The point is also not to get more energy out than you put in; that's impossible. The point is to transport and store energy in a usable manner. If you have H2 farms with bacteria:
1) How much bacteria can you fit in an acre?
2) How do you heat it?
3) How do you grow/transport the cellulose?
4) How do you transport and store the final H2 product?
#4 is the issue solved by the Al/Ga alloy.
The thing about fossil fuels right now is that the Billions and Billions of Megawatts of energy it took to create those fuels had already been expended millions of years ago; we're still not getting out more than we put in -- it just happens to be in a usable, transportable form.

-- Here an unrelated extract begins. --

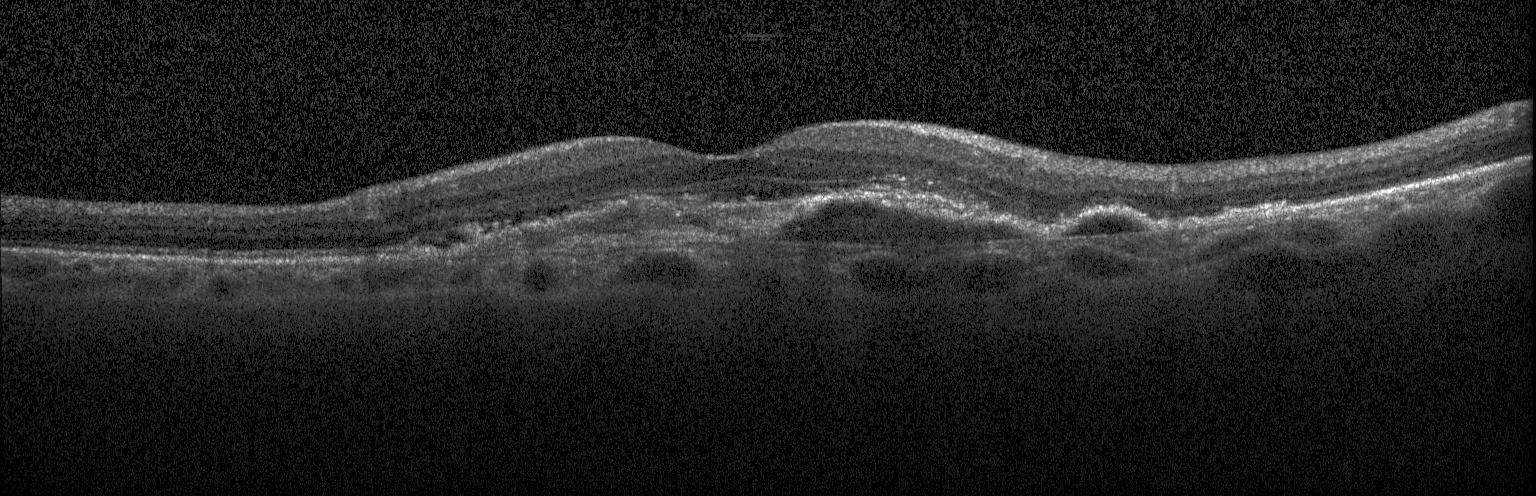
Diagnosis: CNV.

I think the benefit of the Al/Ga idea is that it could be mass produced easily. As stated in the article, it could be done on site at a dedicated nuclear power plant.
The downside with a lot of those "oh look, we get hydrogen naturally and for free" concepts lies in scalability -- it'd work great for a few hundred or thousand vehicles, but to supply the entire world/continent/country is simply not feasable.